The field of brain-computer interfaces (BCIs) and neuroimaging is rapidly advancing, with a focus on developing more accurate and efficient models for brain disease localization, diagnosis, and prediction. Recent developments have highlighted the potential of self-calibrating BCIs, which can recover mental targets without labeled data, and foundation models for fMRI analysis, which can improve reproducibility and transferability across diverse applications. Multimodal graph learning frameworks have also shown promise in precise and computationally efficient identification of brain regions affected by neurodegenerative diseases. Furthermore, hybrid deep learning models and multimodal foundation models have demonstrated improved performance in multiclass brain disease classification and early prediction of multiple sclerosis disability progression. Noteworthy papers include:
- Self-Calibrating BCIs: Ranking and Recovery of Mental Targets Without Labels, which presents a framework for recovering unknown mental targets without labeled data.

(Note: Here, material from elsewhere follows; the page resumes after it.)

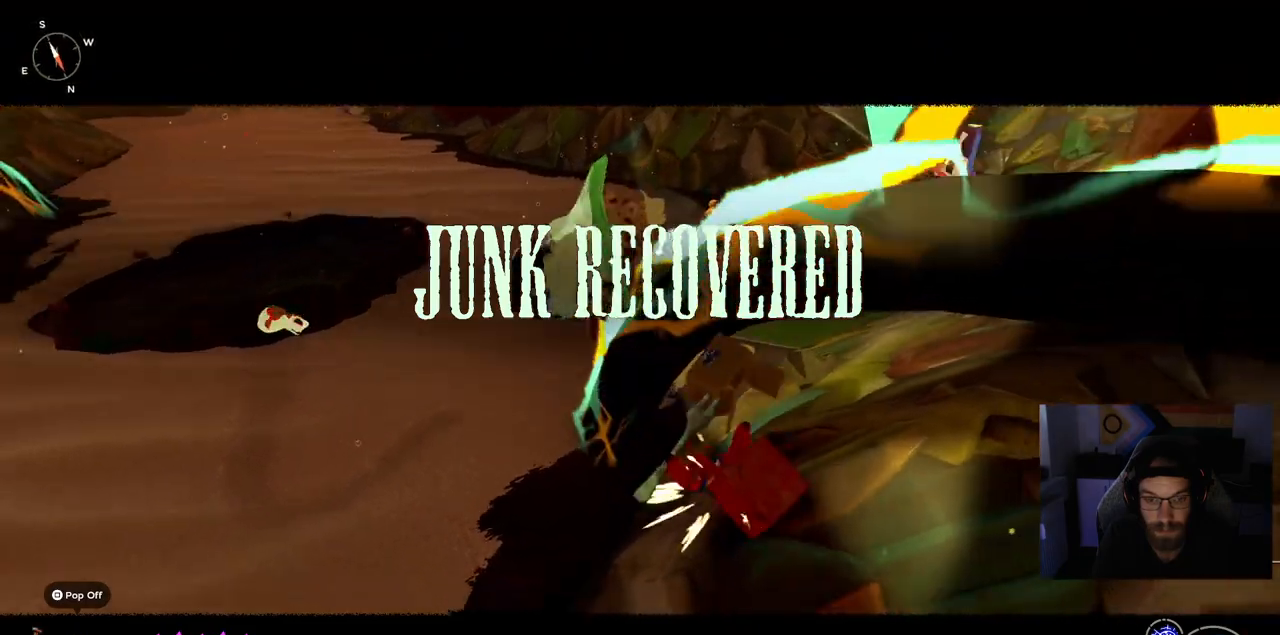
Gameplay with a controller (PlayStation layout); each line is a JSON object with the inputs held at the frame after it. "events" lists button and stick changes between this image and that frame as [ms after this image, input, new state], when the widget could be followed in between. Not read: L1 R1.
{"buttons": [], "left_stick": "up-left", "right_stick": "center", "events": [[17, "CIRCLE", "up"], [100, "CIRCLE", "down"], [217, "CIRCLE", "up"], [317, "CIRCLE", "down"], [433, "CIRCLE", "up"]]}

- Towards a general-purpose foundation model for fMRI analysis, which introduces a generalizable framework that enables efficient knowledge transfer across diverse applications.
- BrainMAP: Multimodal Graph Learning For Efficient Brain Disease Localization, which presents a novel multimodal graph learning framework for precise and computationally efficient identification of brain regions affected by neurodegenerative diseases.